Indeed, the initial curvature considered in the model is the longitudinal wave defect of a strip. Behrens et al. [
6] sectioned a strip longitudinally and showed that the length of all sections after leveling should be the same in order to remove a transverse wave defect. Therefore, bendable rolls, as practiced in the industry, can be applied into a leveler to cause various degree of plastic deformation in each longitudinal section to achieve equal length. Chen et al. [
9] developed an analytical model of a roller leveler with consideration to the bending of the rollers to eliminate transverse wave defects. This approach can be implemented in the analytical model to extend its applicability. Park and Hwang [
13] slit a strip longitudinally to calculate the initial curvature of each longitudinal section. Given proper roll intermesh settings, the longitudinal sections with various initial curvatures can reach similar values of residual curvature after leveling based on finite element analyses and experiments. The results shown in
Figure 15 based on the developed model also provide evidence that the residual curvatures of the strips with different initial curvatures can converge to the same value given enough amount of roll intermesh.

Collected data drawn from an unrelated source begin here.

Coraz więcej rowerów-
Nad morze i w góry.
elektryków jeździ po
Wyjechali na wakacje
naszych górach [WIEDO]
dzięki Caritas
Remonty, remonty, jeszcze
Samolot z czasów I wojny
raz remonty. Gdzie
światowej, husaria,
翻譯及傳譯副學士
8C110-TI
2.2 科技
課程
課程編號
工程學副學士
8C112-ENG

Given the multiple forming processes and complex machine settings involved in the roller leveling, tradeoffs between a simple, efficient model and an elaborate, detailed model should be balanced. Baumgart et al. [
31] described that the effects of parts of the leveler, such as support rolls, frames, posts, and adjustment screws, should also be considered in order to obtain a more accurate leveler model. Wang and Li [
32] reported that stiffness of roll cassettes and leveler housing are important factors of the leveling process. In this study, a relatively simple analytical model was developed based on the assumptions of two-dimensional geometry, pure bending of the strip, and the uniaxial loading condition. Compared to previously reported models, the Hertz contact compliance implemented in the model relaxed the single point contact condition between the strip and the roll, and a relatively accurate prediction of the residual curvature can be attained. The model could serve as a guide in the development of strategies for effective adjustment of roller levelers.